[Data listing]
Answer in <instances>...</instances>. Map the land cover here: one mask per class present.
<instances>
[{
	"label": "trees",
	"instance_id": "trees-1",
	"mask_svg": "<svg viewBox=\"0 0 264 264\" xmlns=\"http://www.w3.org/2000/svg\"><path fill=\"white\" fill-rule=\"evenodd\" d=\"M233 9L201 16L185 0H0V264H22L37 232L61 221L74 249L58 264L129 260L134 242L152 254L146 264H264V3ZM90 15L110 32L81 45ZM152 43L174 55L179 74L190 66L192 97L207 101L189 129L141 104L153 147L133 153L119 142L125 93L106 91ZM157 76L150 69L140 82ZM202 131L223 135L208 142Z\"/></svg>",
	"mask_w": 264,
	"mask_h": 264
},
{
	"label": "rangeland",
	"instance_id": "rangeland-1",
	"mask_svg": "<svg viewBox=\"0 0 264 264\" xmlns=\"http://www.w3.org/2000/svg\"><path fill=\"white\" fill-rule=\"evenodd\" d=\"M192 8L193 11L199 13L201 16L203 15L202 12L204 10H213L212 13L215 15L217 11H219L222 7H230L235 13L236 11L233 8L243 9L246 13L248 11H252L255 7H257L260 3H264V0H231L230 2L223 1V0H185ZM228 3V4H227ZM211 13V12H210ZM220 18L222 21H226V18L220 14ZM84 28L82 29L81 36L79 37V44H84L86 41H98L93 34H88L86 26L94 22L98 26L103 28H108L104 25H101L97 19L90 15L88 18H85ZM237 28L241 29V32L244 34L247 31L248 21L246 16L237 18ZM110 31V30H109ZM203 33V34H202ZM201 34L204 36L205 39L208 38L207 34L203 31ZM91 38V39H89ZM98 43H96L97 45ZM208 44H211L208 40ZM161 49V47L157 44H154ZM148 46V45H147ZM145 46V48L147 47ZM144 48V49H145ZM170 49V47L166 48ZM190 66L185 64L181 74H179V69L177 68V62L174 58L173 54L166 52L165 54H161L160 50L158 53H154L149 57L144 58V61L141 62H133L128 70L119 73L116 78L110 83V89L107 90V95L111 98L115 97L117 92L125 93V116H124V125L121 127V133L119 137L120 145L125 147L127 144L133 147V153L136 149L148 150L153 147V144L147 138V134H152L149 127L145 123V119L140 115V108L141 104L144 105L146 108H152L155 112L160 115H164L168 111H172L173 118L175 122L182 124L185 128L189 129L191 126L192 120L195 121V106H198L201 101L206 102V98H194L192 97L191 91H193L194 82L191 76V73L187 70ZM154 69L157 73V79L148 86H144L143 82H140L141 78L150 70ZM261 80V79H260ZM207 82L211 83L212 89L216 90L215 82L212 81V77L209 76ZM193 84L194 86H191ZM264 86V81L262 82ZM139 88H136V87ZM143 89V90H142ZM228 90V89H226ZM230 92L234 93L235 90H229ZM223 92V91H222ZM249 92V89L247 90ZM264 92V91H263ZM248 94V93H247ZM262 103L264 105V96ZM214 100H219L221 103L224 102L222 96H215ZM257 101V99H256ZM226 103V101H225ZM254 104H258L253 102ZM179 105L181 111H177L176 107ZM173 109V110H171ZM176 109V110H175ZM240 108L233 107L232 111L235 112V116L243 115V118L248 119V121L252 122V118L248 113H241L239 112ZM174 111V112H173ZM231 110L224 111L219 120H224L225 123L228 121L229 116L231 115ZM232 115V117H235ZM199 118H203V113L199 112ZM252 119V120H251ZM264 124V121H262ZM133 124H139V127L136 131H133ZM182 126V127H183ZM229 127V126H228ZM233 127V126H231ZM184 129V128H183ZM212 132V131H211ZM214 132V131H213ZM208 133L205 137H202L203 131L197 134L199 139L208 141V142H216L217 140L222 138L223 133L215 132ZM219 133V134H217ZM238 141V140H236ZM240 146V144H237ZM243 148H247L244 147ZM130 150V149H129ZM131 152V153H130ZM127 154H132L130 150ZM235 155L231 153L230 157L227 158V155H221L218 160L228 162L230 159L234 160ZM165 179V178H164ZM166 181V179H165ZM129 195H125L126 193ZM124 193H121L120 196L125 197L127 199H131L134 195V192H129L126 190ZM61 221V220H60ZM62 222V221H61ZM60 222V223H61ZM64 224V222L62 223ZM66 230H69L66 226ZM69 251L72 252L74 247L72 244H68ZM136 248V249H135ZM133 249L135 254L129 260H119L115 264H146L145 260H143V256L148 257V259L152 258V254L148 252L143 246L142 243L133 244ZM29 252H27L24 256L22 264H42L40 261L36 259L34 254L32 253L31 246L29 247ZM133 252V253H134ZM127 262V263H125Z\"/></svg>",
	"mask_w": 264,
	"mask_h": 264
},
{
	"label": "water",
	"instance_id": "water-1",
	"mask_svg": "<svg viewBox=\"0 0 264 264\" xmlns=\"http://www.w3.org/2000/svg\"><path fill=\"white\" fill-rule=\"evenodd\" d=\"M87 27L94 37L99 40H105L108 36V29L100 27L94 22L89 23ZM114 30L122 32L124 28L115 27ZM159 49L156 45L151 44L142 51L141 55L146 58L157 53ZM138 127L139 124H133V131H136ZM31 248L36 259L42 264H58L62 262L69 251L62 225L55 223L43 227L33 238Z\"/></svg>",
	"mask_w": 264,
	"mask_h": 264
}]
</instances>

Stated task: Gather every line from the Data listing rows above that contains the string "instances", and copy each one in full.

Result of the exercise:
Answer in <instances>...</instances>. Map the land cover here: one mask per class present.
<instances>
</instances>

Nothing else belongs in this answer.